Junji
Abe*
Já
foi dito que o ser humano deve escolher muito bem sua atividade
profissional, porque passará a maior parte da vida trabalhando.
Em tempos de crise, com recessão econômica e aumento
da taxa de desemprego, fica difícil falar em escolha. De
qualquer modo, vale observar algumas tendências do mercado,
que deverão se consolidar em pouco tempo.
Uma
boa amostra da mudança cultural que começa a ser
delineada na sociedade envolve os empregados domésticos.
O Brasil caminha para um cenário semelhante ao da maioria
dos países europeus, Japão e Estados Unidos, onde
os serviços domésticos ficam a cargo da própria
família. A presença de um profissional para cuidar
das tarefas cotidianas é exclusividade de gente abastada,
muito abastada. Os demais têm, no máximo, uma diarista
para fazer faxina a cada 15 ou 30 dias. Mesmo assim, pagando uma
polpuda quantia por diária.
A
chamada PEC das Domésticas, sancionada este mês pela
presidente Dilma Rousseff, deverá impulsionar a gradativa
mudança no modelo de contratação. Parte das
empregadas em serviços domésticos poderá
se tornar diarista. A lei que regulamenta os direitos dos trabalhadores
domésticos e passará a valer em 120 dias, na verdade,
chega com muito atraso.
Em
que pese o impacto das medidas no orçamento familiar da
classe média, principalmente em tempos de crise econômica,
é inconcebível ter empregados domésticos,
até hoje, sem os mesmos direitos dos demais trabalhadores
urbanos e rurais como FGTS (Fundo de Garantia por Tempo
de Serviço), multa rescisória de 40% do fundo de
garantia, seguro-desemprego, seguro contra acidente de trabalho
e adicional noturno, entre outros.
Para
quem já assina a carteira da doméstica situação
que contempla parcos 14,2% do contingente de 7 milhões
de empregados da categoria no País, segundo o Ministério
do Trabalho , os efeitos financeiros das novas regras são
pouco significativos. Entretanto, aqueles que se habituaram ao
serviço cotidiano de empregado doméstico, mas nunca
lhe concederam qualquer direito trabalhista, sentirão bem
o peso das regras no bolso.
Provavelmente,
empregadores que ainda se pautavam pela abominável lógica
escravagista na relação com as domésticas
começarão a migrar para a contratação
de diarista, com o objetivo de se verem livres do vínculo
empregatício. Pela lei, empregado doméstico é
aquele que presta serviços de forma contínua a uma
família por mais de dois dias por semana.
Ao
mesmo tempo, a recuperação econômica do Brasil
tende a reduzir a oferta de mão de obra para serviços
domésticos. A conjuntura atual, marcada pela recessão,
interrompeu a queda do número de trabalhadores da categoria,
percebida desde 2008, período em que o crescimento nacional
ampliou o acesso à educação e a outras opções
de emprego.
Dados
do IBGE mostram que a proporção de empregados atuando
no mercado doméstico este ano subiu para 6,3% do total
de trabalhadores (contra 6,1% de 2014), após sete anos
de queda quase ininterrupta. É efeito do cenário
econômico desfavorável que dificulta a migração
das domésticas para outros postos no setor de serviços.
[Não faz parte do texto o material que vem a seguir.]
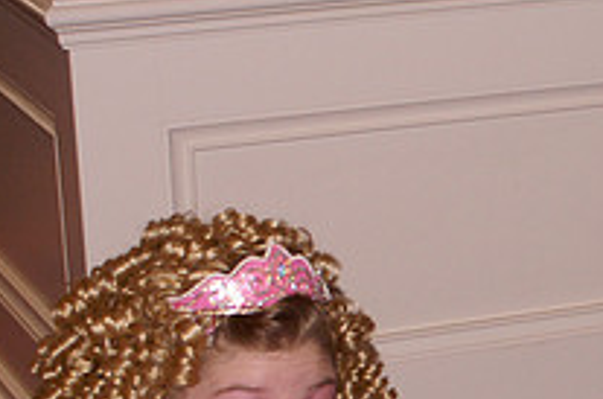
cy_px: 457
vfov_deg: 9.2
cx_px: 760
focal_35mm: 147
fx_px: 2463
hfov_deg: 13.5
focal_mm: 35
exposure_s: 1/60
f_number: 5.6
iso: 400
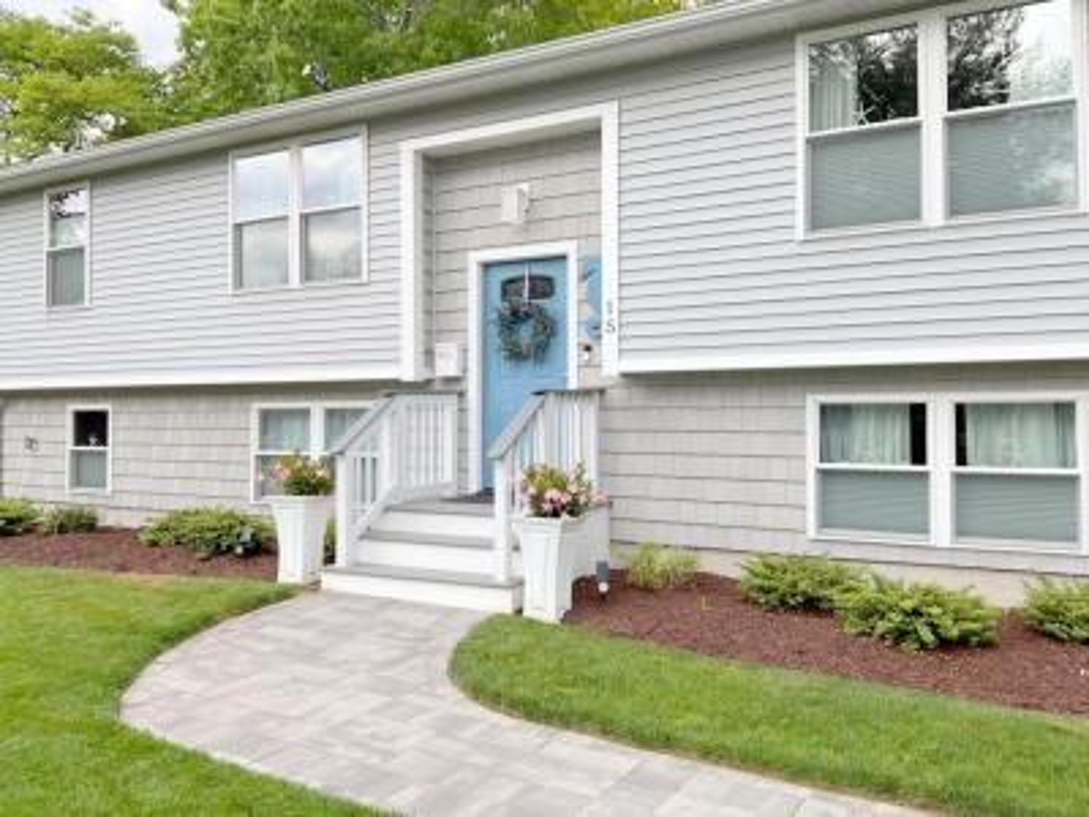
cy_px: 408
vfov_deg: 48.2
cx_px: 544
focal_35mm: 29
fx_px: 912
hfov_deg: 61.7
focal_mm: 3
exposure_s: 1/412
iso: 16
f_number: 1.8
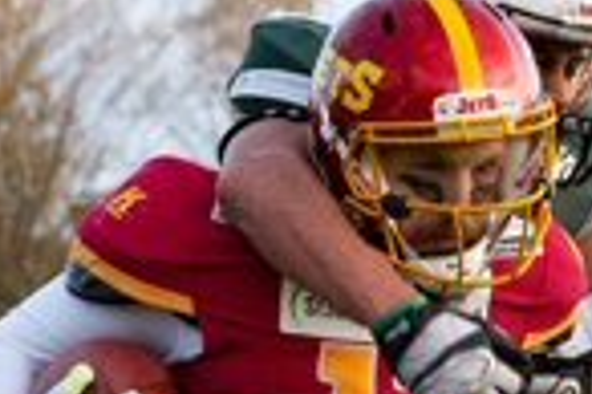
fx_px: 7967
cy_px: 542
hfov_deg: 4.3
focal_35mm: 485
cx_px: 478
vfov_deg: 2.8
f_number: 8
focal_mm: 95
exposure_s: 1/800
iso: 5000
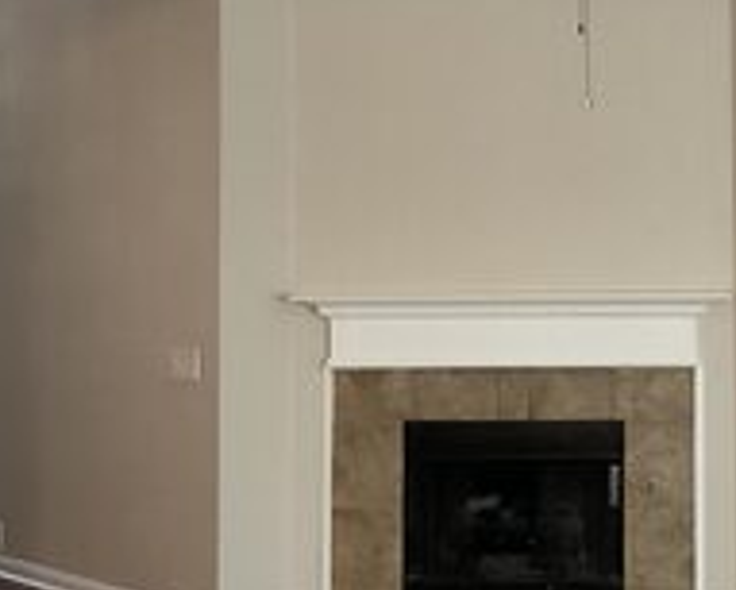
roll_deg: -1.1
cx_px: 670
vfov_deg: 16.1
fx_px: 2070
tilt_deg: +0.9
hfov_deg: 19.8
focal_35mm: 95
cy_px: 112
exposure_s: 1/60
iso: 80
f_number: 1.8
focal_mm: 3
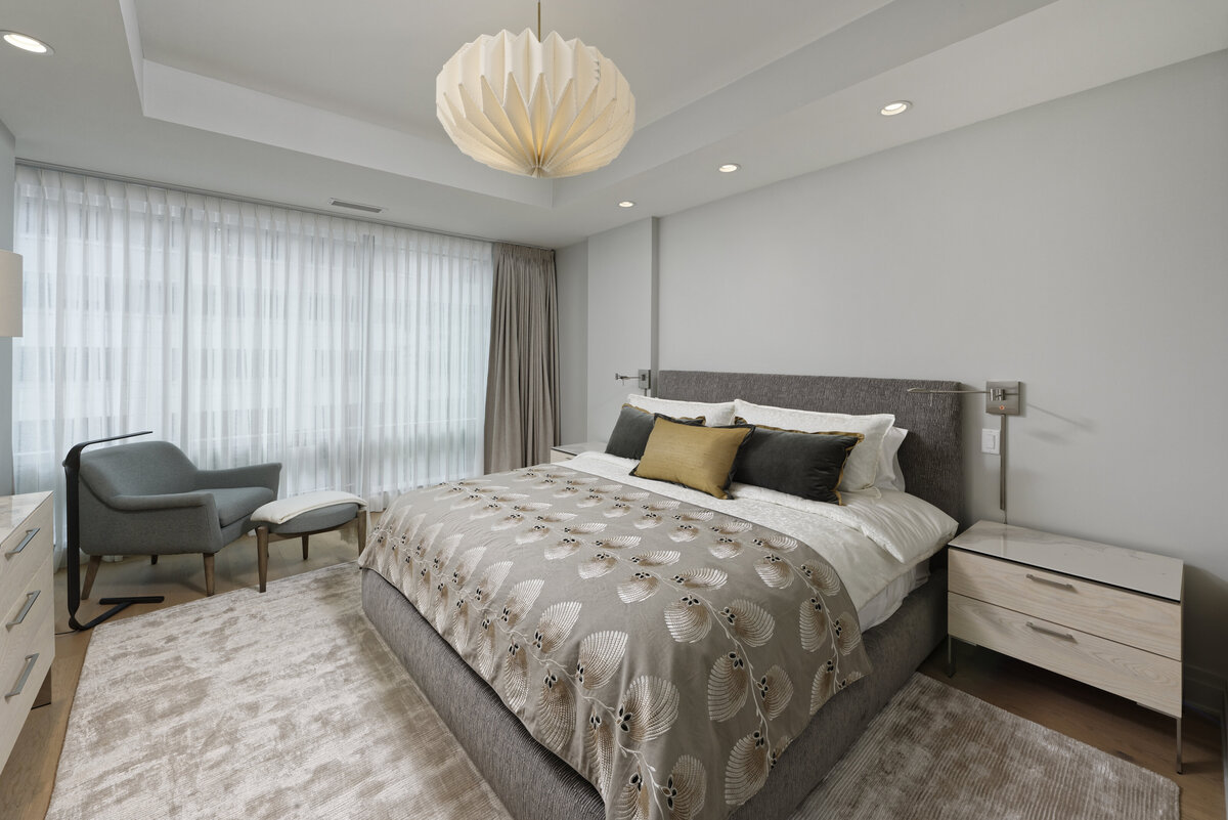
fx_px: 478
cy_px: 410
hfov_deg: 104.2
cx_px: 614
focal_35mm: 14
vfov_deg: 81.3
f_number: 11
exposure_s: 1/20
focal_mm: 14
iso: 320
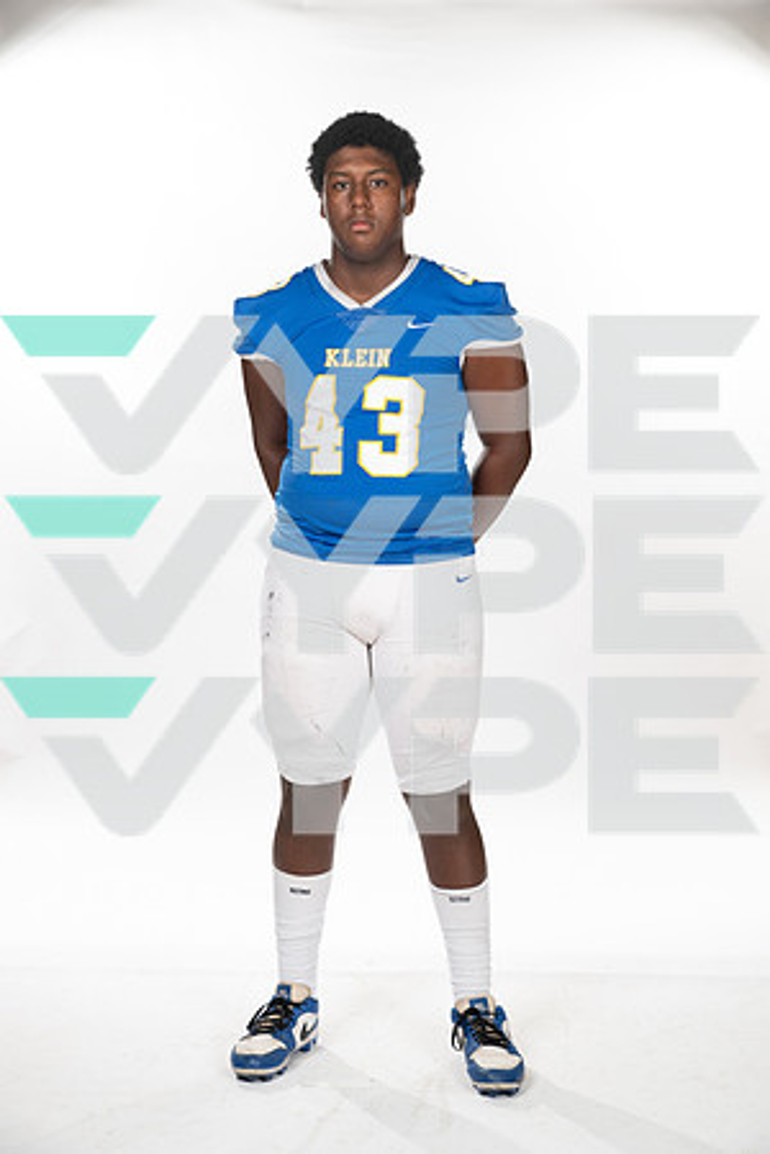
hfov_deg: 24.6
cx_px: 385
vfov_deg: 36.2
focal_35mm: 55
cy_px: 577
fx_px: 1764
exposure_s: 1/320
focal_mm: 55
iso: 800
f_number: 7.1
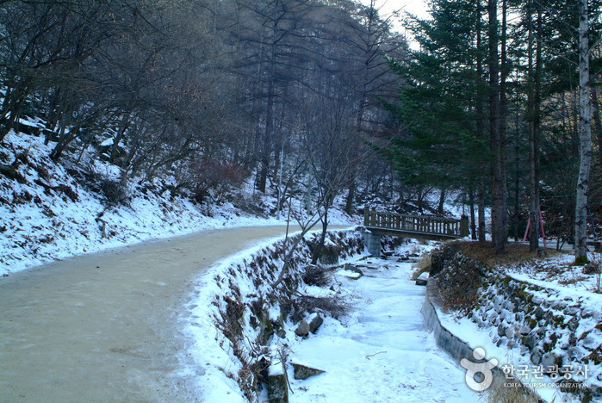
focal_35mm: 30
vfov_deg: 43.7
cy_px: 202
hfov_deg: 61.9
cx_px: 301
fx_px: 502
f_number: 6.7
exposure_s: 1/90
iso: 400
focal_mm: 20
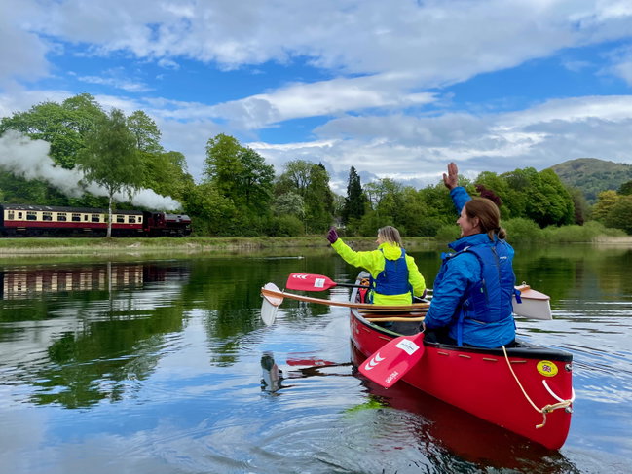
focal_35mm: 26
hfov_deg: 67.3
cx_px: 316
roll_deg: +3.8
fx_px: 475
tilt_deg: +1.6
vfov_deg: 53.1
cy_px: 237
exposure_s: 1/3861
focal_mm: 4.2
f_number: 1.6
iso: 32
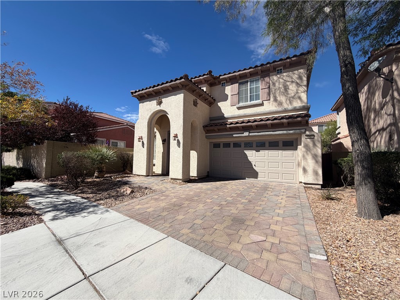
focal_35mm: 14
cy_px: 150
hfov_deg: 102.1
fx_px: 162
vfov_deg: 85.7
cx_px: 200
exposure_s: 1/1125
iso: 25
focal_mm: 2.22
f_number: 2.2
Ou ainda, força o retorno à atividade ou o primeiro
ingresso de trabalhadoras neste ramo.
O
que se vê no mercado de serviços domésticos
é similar ao que ocorre com o trabalhador rural. Quando
o meio urbano vai bem, a agricultura passa apuros com mão
de obra, porque a cidade exerce um incrível poder de atração
sobre as pessoas. Muitos empregados do campo preferem as atividades
urbanas, longe da lida sob as intempéries climáticas,
além de ter feriados e finais de semana livres.
Defendo
e apoio a justa ampliação dos direitos trabalhistas
das empregadas domésticas. Como não faço
parte do time de pessimistas de plantão, discordo do argumento
de que a nova legislação causará dispensa
em massa de trabalhadores. Acredito, sim, que o contexto econômico
e a própria sociedade brasileira determinarão ajustes
no mercado. Seja com mais diaristas em ação, seja
com a migração de parte do atual contingente de
funcionárias dos lares para outras categorias. Prevalecerá
o fundamental: as domésticas que permanecerem atividade
terão o devido respaldo legal para trabalharem com dignidade.